Republikbersuara.com, Batam – Karir Kasat Reskrim Polresta Barelang Kompol M Debby Andrestian mulai mendapatkan sorotan tajam dari publik. Berbagai kasus yang ditangani dianggap tidak menunjukkan kinerja yang profesional, hingga membuat reputasinya mendapatkan “rapor merah” di mata masyarakat.
Sejumlah perkara yang ditangani, mulai dari kasus penikaman hakim Pengadilan Agama Batam, perampokan Alfamart Saguba, hingga mandeknya proses hukum pada sejumlah laporan, menjadi catatan buruk. Kritik semakin deras setelah muncul dugaan pelanggaran prosedural dalam kasus kriminalisasi terhadap Gordon Silalahi, yang kini tengah ramai diperbincangkan.
Kasus Gordon Silalahi disebut menjadi titik balik rapor merah tersebut. Ia dijerat dengan Pasal 378 KUHP tentang penipuan dan Pasal 372 KUHP tentang penggelapan. Namun, menurut pihak kuasa hukumnya, terdapat cacat hukum serius dalam proses penyidikan. Anrizal, pengacara Gordon Silalahi, menegaskan bahwa penyidik tidak bekerja secara profesional, bahkan cenderung mengabaikan prinsip keadilan.
“Laporan kami terkait ketidakprofesionalan penyidik dalam pembuatan BAP (Berita Acara Pemeriksaan). Selain itu, hasil gelar perkara khusus di Polda Kepri yang seharusnya transparan juga tidak diserahkan kepada klien kami. Ini jelas menimbulkan pertanyaan besar terhadap integritas proses penyidikan,” ujar Anrizal kepada wartawan usai melapor ke Propam Polda Kepri, Jumat (19/9/2025).
Menurutnya, fakta-fakta yang terungkap di persidangan Pengadilan Negeri Batam pada Kamis (18/9/2025) semakin memperkuat dugaan adanya kejanggalan. Beberapa keterangan saksi justru mengarah pada indikasi bahwa laporan terhadap Gordon Silalahi sarat dengan pesanan pihak tertentu, sementara penyidik dinilai menutup mata.
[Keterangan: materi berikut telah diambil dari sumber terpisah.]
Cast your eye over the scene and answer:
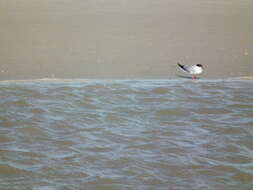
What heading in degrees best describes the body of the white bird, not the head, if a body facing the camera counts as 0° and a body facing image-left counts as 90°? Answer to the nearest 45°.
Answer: approximately 270°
Tidak hanya nama Kompol M Debby Andrestian yang kini tercoreng. Kuasa hukum Gordon juga menuding adanya keterlibatan beberapa jajaran di Satreskrim Polresta Barelang, seperti Holden Siahaan (penyidik), Iptu Riyanto (Kanit Reskrim), serta Wakasat Reskrim AKP Thetio Nardiyanto. Keempatnya dinilai gagal menjaga marwah institusi kepolisian dengan bertindak sesuai aturan.
“Bagaimana masyarakat bisa percaya pada aparat penegak hukum, jika hasil kerja penyidik justru menunjukkan ketidakprofesionalan, bahkan terkesan mencari keuntungan atau menjalankan pesanan? Inilah yang membuat rapor merah layak diberikan kepada mereka,” tambah Anrizal.
Sorotan publik semakin besar lantaran kasus-kasus lain yang ditangani Polresta Barelang di bawah kepemimpinan Kompol M Debby Andrestian juga banyak menuai kritik. Dari kasus perampokan minimarket yang lamban penyelesaiannya, hingga polemik SPDP mandek terkait pembebasan dua pekerja K3 Galangan Kapal PT ASL yang dianggap janggal. Semua ini menambah daftar panjang keluhan masyarakat terkait kinerja penyidik.
Masyarakat Batam kini menunggu langkah tegas dari Propam Polda Kepri untuk menindaklanjuti laporan tersebut. Tindakan yang transparan dan adil diharapkan mampu mengembalikan kepercayaan publik terhadap aparat penegak hukum. Jika tidak, rapor merah ini dikhawatirkan semakin memperburuk citra kepolisian di mata masyarakat, khususnya Polresta Barelang.